Wild officials plan to install security fences on city campus | Wild news



Savage Police are calling on city officials to invest in greater security measures surrounding the police headquarters and town hall properties.

In a business meeting on Monday, city staff urged Savage City Council to invest about $ 160,000 in fencing material to cordon off the property in the event of civil unrest or other emergencies.

Savage City administrator Brad Larson pointed to the Brooklyn Center in a location for fencing material, alluding to the arson that destroyed Minneapolis 3rd Ward last year following the murder by George Floyd.

In April, when protests against Daunte Wright’s murder erupted outside the Brooklyn Center Police Department, chain-link security fences surrounded the property.

Larson said the fence, which the Brooklyn Center had readily available due to previous unrest issues, helped prevent another police station fire.

Savage Police Chief Rodney Seurer said local officers were on “high alert” in light of civil unrest and perceived threats in surrounding communities, such as Burnsville and Shakopee.

“We have threats on either side of us and we’re in the middle and I don’t want that to happen in the town of Savage,” he said.

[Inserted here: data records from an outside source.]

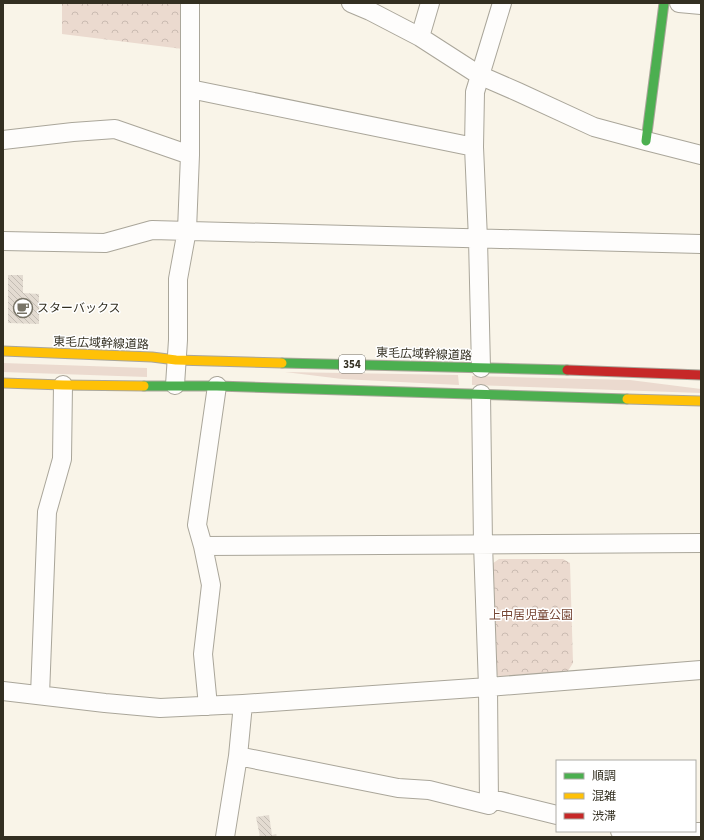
<svg xmlns="http://www.w3.org/2000/svg" width="704" height="840" font-family="'Source Sans 3','Noto Sans JP',sans-serif">
	<style>
		.green { fill: #ebdacf }
		.forest { fill: url(#forest-crowns) }
		.building { fill: url(#building-back-hatch) }
		.lines { fill: none; stroke-linecap: round; stroke-linejoin: round }
		.street-casing { stroke: #aaa69a; stroke-width: 20 }
		.fast-casing { stroke: #aaa69a; stroke-width: 11 }
		.slow-casing { stroke: #aaa69a; stroke-width: 11 }
		.jam-casing { stroke: #aaa69a; stroke-width: 11 }
		.street { stroke: #fefdfc; stroke-width: 18 }
		.fast { stroke: #4caf50; stroke-width: 9 }
		.slow { stroke: #ffc107; stroke-width: 9 }
		.jam { stroke: #c62828; stroke-width: 9 }
		.labels { text-anchor: middle; stroke-width: 3; stroke-linejoin: round; paint-order: stroke }
		.shield { fill: #fff; stroke: #706d64; stroke-width: 1 }
		.shield-label { font-size: 11px; font-weight: bold; fill: #332f21 }
		.poi-label { font-size: 12px; fill: #332f21; stroke: #fff; text-anchor: start }
		.street-label { font-size: 12px; fill: #332f21; stroke: #fff }
		.park-label { font-size: 12px; fill: #754533; stroke: #fff }
	</style>
	<defs>
		<pattern id="forest-crowns" width="20" height="18" patternUnits="userSpaceOnUse"><rect width="20" height="18" fill="#ebdacf"/><path d="M2 6a3 3 0 1 1 6 0M12 15a3 3 0 1 1 6 0" fill="none" stroke="#cabbb1"/></pattern>
		<pattern id="building-back-hatch" width="6" height="6" patternUnits="userSpaceOnUse"><rect width="6" height="6" fill="#e3dbd1"/><path d="M-1 5l2 2M0 0l6 6M5-1l2 2" fill="none" stroke="#c3bcb3"/></pattern>
	</defs>
	<rect width="100%" height="100%" fill="#f9f4e8"/>
	<path class="green" d="M3,363L147,368V377L3,372Z
		M285,372L458,375L459,385L342,379Z
		M472,376L630,380L701,389V393L472,385Z"/>
	<path class="forest" d="M62,3H181L183,7V49L62,34Z
		M499,559H563L570,563L573,663L566,674L499,677L492,668L489,566Z"/>
	<path class="building" d="M8,275H23V293L39,294V324L8,323Z
		M269,815L272,835L276,834L277,837H260L256,817Z"/>
	<g class="lines">
		<defs>
			<path id="street" d="M351,3L370,11L420,37L479,75L518,92L594,127L646,141L701,155
				M679,3L701,5
				M420,37L430,3
				M190,89L474,147
				M3,140L73,132L115,129L190,155
				M3,241L105,243L152,230L701,244
				M481,368L478,239L474,147L475,92L502,3
				M175,385L178,340V279L187,230L190,155V3
				M203,546L701,543
				M3,691L105,703L160,708L243,704L488,687L701,670
				M40,695L47,512L62,459L63,385
				M208,706L203,654L211,585L203,546L197,525L217,386
				M238,756L398,788L429,790L489,805L488,687L483,544L481,394
				M488,798L557,815
				M620,831L625,832H701
				M225,837L238,756L243,704"/>
			<path id="fast" d="M646,141L664,3
				M282,363L567,370
				M144,386H217L627,399"/>
			<path id="slow" d="M3,351L152,357L176,360L282,363
				M3,383L63,385L144,386
				M627,399L701,401"/>
			<path id="jam" d="M567,370L701,375"/>
		</defs>
		<use href="#street" class="street-casing"/>
		<use href="#fast" class="fast-casing"/>
		<use href="#slow" class="slow-casing"/>
		<use href="#jam" class="jam-casing"/>
		<use href="#street" class="street"/>
		<use href="#fast" class="fast"/>
		<use href="#slow" class="slow"/>
		<use href="#jam" class="jam"/>
	</g>
	<defs>
		<symbol id="cafe-ring" viewBox="-11 -11 22 22"><circle r="9.5" fill="#fff" stroke="#787467" stroke-width="1.5"/><path d="M-5.5-4.5H6V0H3Q3 3.5 0 3.5H-2.5Q-5.5 3.5-5.5 0ZM3-3.2v2h1.7v-2ZM-6 4.5H4V6H-6Z" fill="#787467"/></symbol>
	</defs>
	<g fill-rule="evenodd">
		<use href="#cafe-ring" x="12" y="297" width="22" height="22"/>
	</g>
	<g class="labels">
		<rect class="shield" x="339" y="355" width="26" height="18" rx="3"/>
		<g class="shield-label">
			<text x="352" y="368">354</text>
		</g>
		<g class="poi-label">
			<text x="37" y="312">スターバックス</text>
		</g>
		<g class="street-label">
			<text transform="translate(101 343) rotate(2)" y="4">東毛広域幹線道路</text>
			<text transform="translate(424 354) rotate(2)" y="4">東毛広域幹線道路</text>
		</g>
		<g class="park-label">
			<text x="531" y="619">上中居児童公園</text>
		</g>
	</g>
	<rect width="704" height="840" fill="none" stroke="#332f21" stroke-width="8"/>
	<rect x="556" y="760" width="140" height="72" fill="#ffffff" stroke="#adaca6"/>
	<rect x="564" y="773" width="20" height="6" fill="#4caf50" stroke="#adaca6"/>
	<text x="592" y="780" font-size="12" fill="#332f21">順調</text>
	<rect x="564" y="793" width="20" height="6" fill="#ffc107" stroke="#adaca6"/>
	<text x="592" y="800" font-size="12" fill="#332f21">混雑</text>
	<rect x="564" y="813" width="20" height="6" fill="#c62828" stroke="#adaca6"/>
	<text x="592" y="820" font-size="12" fill="#332f21">渋滞</text>
</svg>
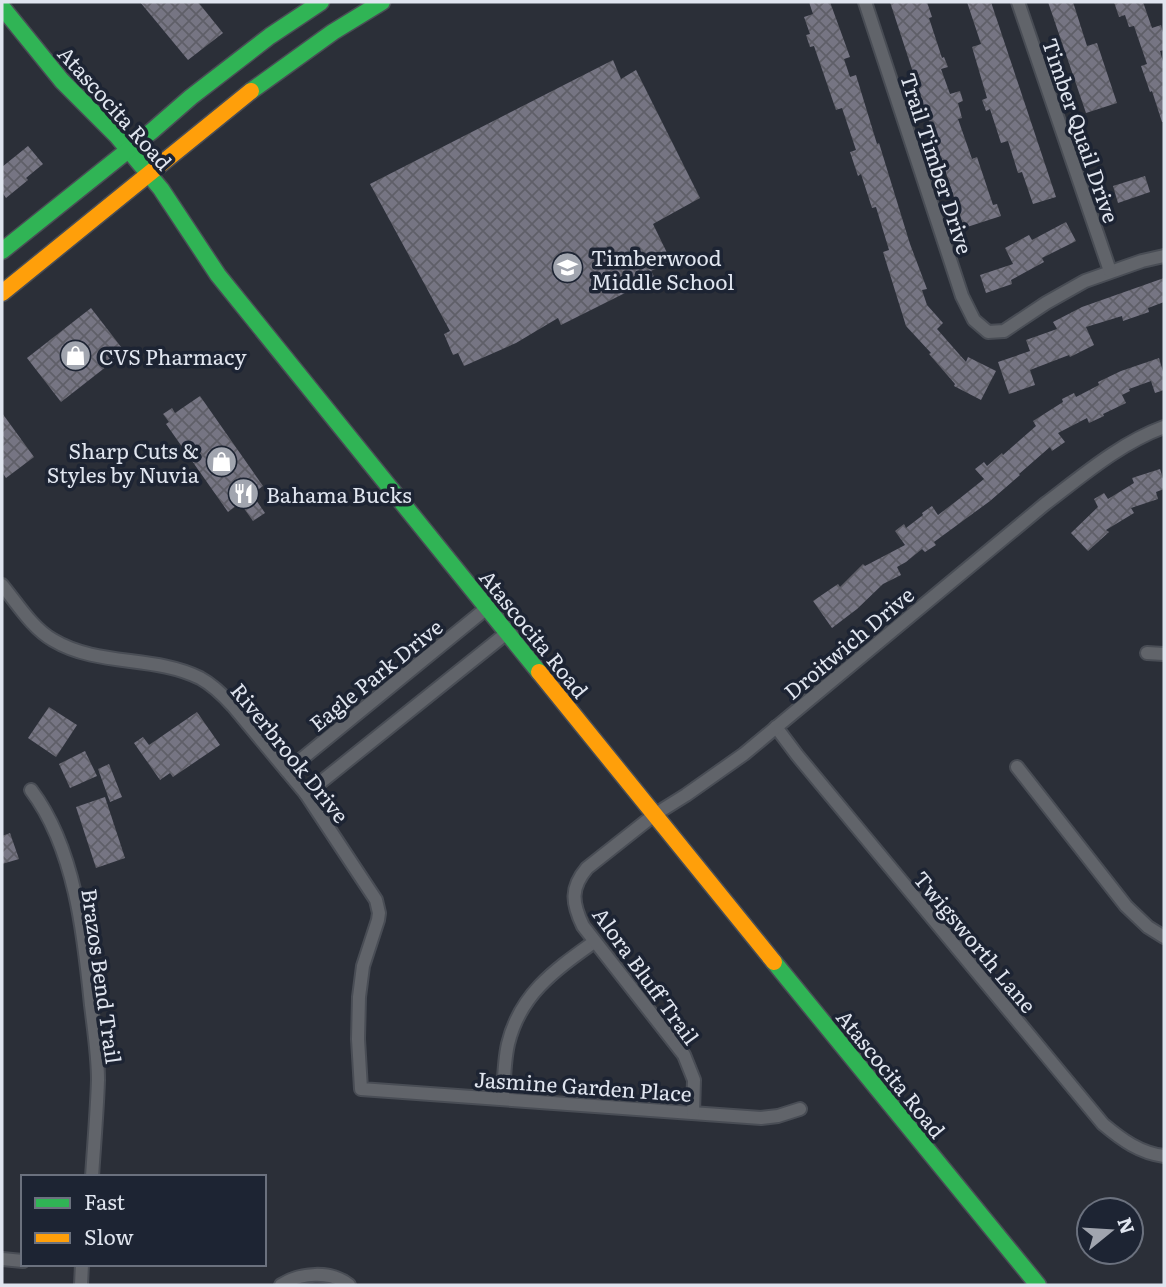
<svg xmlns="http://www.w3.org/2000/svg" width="1166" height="1287" font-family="Literata,serif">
<defs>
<pattern id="building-cross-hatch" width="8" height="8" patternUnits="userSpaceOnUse" patternTransform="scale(1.75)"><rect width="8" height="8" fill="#767583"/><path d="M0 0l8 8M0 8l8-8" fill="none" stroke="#5f5f68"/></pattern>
</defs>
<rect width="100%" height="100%" fill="#2b2f38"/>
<g fill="url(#building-cross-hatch)">
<path d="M140 2H198L223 33 188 60Z"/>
<path d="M809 2H830L850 57 844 59 850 77 856 75 877 144 879 143 910 244 927 289 922 290 927 305 943 323 937 329 966 362 968 357 996 371 981 400 954 386 955 384 929 354 931 353 906 326 883 252 889 250 876 207 872 208 861 174 858 176 850 152 856 150 842 108 836 110 814 46 810 47 806 35 810 34 804 17 813 14Z"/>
<path d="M890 2H927L932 17 929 18 942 58 944 57 948 67 941 69 950 94 960 91 963 101 958 103 962 118 958 119 972 159 977 157 993 205 997 204 1001 216 964 228Z"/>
<path d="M967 2H991L1056 197 1033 204 1022 172 1018 173 1008 141 1001 143 990 109 986 111 982 100 987 98 972 47 981 44Z"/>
<path d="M1048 2H1073L1087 46 1097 43 1117 103 1086 113Z"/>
<path d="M1114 2H1143L1152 28 1161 25 1164 36V50L1160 51 1164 65V122H1162L1152 91 1150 92 1141 66 1147 64 1134 26 1129 27 1125 15 1119 17Z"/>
<path d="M613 60 621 79 636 70 700 198 653 224 671 261 651 271 655 278 561 325 558 318 516 343 464 366 458 353 453 355 444 334 450 331 370 184Z"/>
<path d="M28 146 43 164 26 178 28 180 6 198 2 192V167Z"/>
<path d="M1145 176 1150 192 1118 203 1113 186Z"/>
<path d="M1066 222 1076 241 1042 258 1044 262 1011 280 1012 284 986 293 980 275 1013 264 1005 248 1029 235 1032 240Z"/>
<path d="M1164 278V302L1148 308 1149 312 1123 321 1122 316 1086 327 1094 345 1070 357 1069 355 1030 370 1035 385 1009 394 998 362 1030 351 1026 340 1057 329 1053 322 1082 307Z"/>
<path d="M91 308 125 352 61 402 27 358Z"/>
<path d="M1159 358 1164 375V390L1155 393 1151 381 1129 389 1130 391 1122 395 1126 403 1103 414 1104 416 1089 423 1087 418 1058 433 1065 442 1052 451 1050 447 1019 474 1020 475 990 501 934 542 936 545 925 552 922 549 906 562 897 567 901 575 883 584 857 609 832 628 813 601 838 584 840 587 863 564 865 566 905 545 895 531 904 524 906 528 923 515 922 513 932 506 938 515 959 499 984 479 975 469 984 462 987 466 1002 453 1003 455 1036 426 1033 421 1063 402 1062 399 1074 393 1076 397 1099 385 1098 382 1121 371Z"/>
<path d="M200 396 263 486 252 494 265 513 253 521 240 503 228 512 166 424 169 422 163 414 172 408 175 413Z"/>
<path d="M2 413 34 457 6 478 2 472Z"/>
<path d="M1160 469 1164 482V489L1156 492 1158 499 1131 508 1134 513 1106 530 1109 532 1088 551 1071 533 1098 507 1094 499 1104 493 1108 499 1134 483 1132 478Z"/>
<path d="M49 707 77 725 56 757 28 738Z"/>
<path d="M197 712 220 745 173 777 170 773 160 780 134 743 143 737 149 745Z"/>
<path d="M85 751 97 776 70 788 59 764Z"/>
<path d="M109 764 122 797 110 802 98 769Z"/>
<path d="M105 797 125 858 96 868 76 807Z"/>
<path d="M10 833 19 859 2 864V836Z"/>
</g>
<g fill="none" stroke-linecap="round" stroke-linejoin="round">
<defs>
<g id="street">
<path d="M865 2 962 296 974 320 988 332 1004 331 1046 303 1085 281 1142 261 1164 256"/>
<path d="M1018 2 1110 271"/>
<path d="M2 585C17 603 32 628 53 640 98 667 154 655 200 678 213 685 223 695 233 706L306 794 376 900 379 913 378 920 363 966 359 997 358 1039 361 1089 761 1118 778 1116 800 1109"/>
<path d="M1147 653 1164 654"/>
<path d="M776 727 797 755 1103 1124C1122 1140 1140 1153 1164 1156"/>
<path d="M1017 767 1126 906 1148 927 1164 937"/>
<path d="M287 771 488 607"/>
<path d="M31 790C75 848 84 935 91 1005 94 1030 98 1055 98 1080 97 1112 94 1145 92 1177"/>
<path d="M306 794 508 632"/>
<path d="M503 1099C504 1081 504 1062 508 1044 520 994 555 970 594 942"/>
<path d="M693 1113 694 1080 684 1055 583 926C572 903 570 888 587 868L654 815 686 795 744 754 1045 504C1082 476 1120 443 1164 427"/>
<path d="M2 1259 23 1261"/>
<path d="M81 1285 82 1264"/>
<path d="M281 1285C300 1273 330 1270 349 1285"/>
</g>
<g id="fast">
<path d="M2 7 62 81 116 135 161 189 218 275 539 672"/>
<path d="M251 91 333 32 382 2"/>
<path d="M2 251 152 131 191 97 270 36 321 2"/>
<path d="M774 962 1038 1285"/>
</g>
<g id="slow">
<path d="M2 293 251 91"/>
<path d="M539 672 774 962"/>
</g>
</defs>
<use href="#street" stroke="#494d55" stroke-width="16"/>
<use href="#fast" stroke="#494d55" stroke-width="19"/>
<use href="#slow" stroke="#494d55" stroke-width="19"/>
<use href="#street" stroke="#61646a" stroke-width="12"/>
<use href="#fast" stroke="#30b455" stroke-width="16"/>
<use href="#slow" stroke="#ff9f0a" stroke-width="16"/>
</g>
<defs>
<symbol id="school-disc" viewBox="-11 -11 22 22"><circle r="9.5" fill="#a1a5af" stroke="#1d2433"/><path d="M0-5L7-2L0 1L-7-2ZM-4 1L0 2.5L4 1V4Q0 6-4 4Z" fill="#fff"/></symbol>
<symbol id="shop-disc" viewBox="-11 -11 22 22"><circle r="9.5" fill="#a1a5af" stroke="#1d2433"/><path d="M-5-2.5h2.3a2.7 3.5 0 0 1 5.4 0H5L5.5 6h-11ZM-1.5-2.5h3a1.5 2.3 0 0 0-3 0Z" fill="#fff"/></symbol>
<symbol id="restaurant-disc" viewBox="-11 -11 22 22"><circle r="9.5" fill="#a1a5af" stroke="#1d2433"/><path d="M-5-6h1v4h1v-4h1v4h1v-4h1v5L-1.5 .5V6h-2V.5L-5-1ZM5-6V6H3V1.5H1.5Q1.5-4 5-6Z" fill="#fff"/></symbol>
</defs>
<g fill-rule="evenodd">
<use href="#school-disc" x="550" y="250" width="35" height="35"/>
<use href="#shop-disc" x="58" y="338" width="35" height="35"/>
<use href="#shop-disc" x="204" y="444" width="35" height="35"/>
<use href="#restaurant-disc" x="226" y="476" width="35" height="35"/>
</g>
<g text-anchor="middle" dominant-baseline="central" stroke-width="7" stroke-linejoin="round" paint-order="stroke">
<g font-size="21" fill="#e0e5ef" stroke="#1d2433">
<text transform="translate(116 107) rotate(48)">Atascocita Road</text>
<text transform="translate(1082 130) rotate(71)">Timber Quail Drive</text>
<text transform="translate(938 163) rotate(72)">Trail Timber Drive</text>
<text transform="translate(535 633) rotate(51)">Atascocita Road</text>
<text transform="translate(848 642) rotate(-40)">Droitwich Drive</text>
<text transform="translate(375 674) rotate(-39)">Eagle Park Drive</text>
<text transform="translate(291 752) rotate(51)">Riverbrook Drive</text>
<text transform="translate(976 941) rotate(50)">Twigsworth Lane</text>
<text transform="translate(647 975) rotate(54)">Alora Bluff Trail</text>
<text transform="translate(103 976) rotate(82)">Brazos Bend Trail</text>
<text transform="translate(892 1073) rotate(51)">Atascocita Road</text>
<text transform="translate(583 1085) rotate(4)">Jasmine Garden Place</text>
</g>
<g font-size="21" fill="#e0e5ef" stroke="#1d2433" text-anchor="start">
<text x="591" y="256">Timberwood<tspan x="591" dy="24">Middle School</tspan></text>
<text x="99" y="355">CVS Pharmacy</text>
<text x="199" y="449" text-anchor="end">Sharp Cuts &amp;<tspan x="199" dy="24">Styles by Nuvia</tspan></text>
<text x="266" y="493">Bahama Bucks</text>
</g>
</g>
<rect width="1166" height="1287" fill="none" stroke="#e0e5ef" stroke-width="7"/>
<rect x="21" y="1175" width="245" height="91" fill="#1d2433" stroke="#6b717e" stroke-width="2"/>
<rect x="35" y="1198" width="35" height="10" fill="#30b455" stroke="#6b717e" stroke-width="2"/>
<text x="84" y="1210" font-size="21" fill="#e0e5ef">Fast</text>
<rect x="35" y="1233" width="35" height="10" fill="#ff9f0a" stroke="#6b717e" stroke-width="2"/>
<text x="84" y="1245" font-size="21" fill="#e0e5ef">Slow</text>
<g transform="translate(1110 1231) rotate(72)"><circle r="33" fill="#1d2433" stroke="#6b717e" stroke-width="2"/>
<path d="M0-5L12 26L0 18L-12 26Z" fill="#a1a5af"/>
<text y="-10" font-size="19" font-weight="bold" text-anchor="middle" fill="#e0e5ef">N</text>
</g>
</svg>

Council member Bob Coughlen insisted on the need to “militarize our campus,” a characterization with which Seurer said he disagreed.

To secure the city campus, a permanent fence would be needed around the rear of the property where the terrain is too difficult to place a temporary fence, according to Larson.

Temporary fencing could then be used if necessary to secure the rest of the campus in an emergency.

Seurer is also asking for a permanent fence to secure the parking lot for police personnel at the entrance to the police garage.

He said it’s not uncommon for the public to walk through the police parking lot, making officers uncomfortable – sometimes a person will be spotted walking in the middle of the night.

“The majority, I think, were playing Pokémon,” Seurer explained. “But still, it raises a red flag.”

Other incidents – such as burst tires and spikes on the sides of vehicles – were of more concern, Seurer said, adding that members of the department “would greatly appreciate” safer parking.

Council member Matt Johnson said he supported the plan, but wanted to pay attention to the aesthetics.

Council member Christine Kelly also stressed the importance of maintaining a welcoming atmosphere if plans to add fencing go ahead.

“I feel like this is the building of our people,” she said, referring to the citizens of Savage.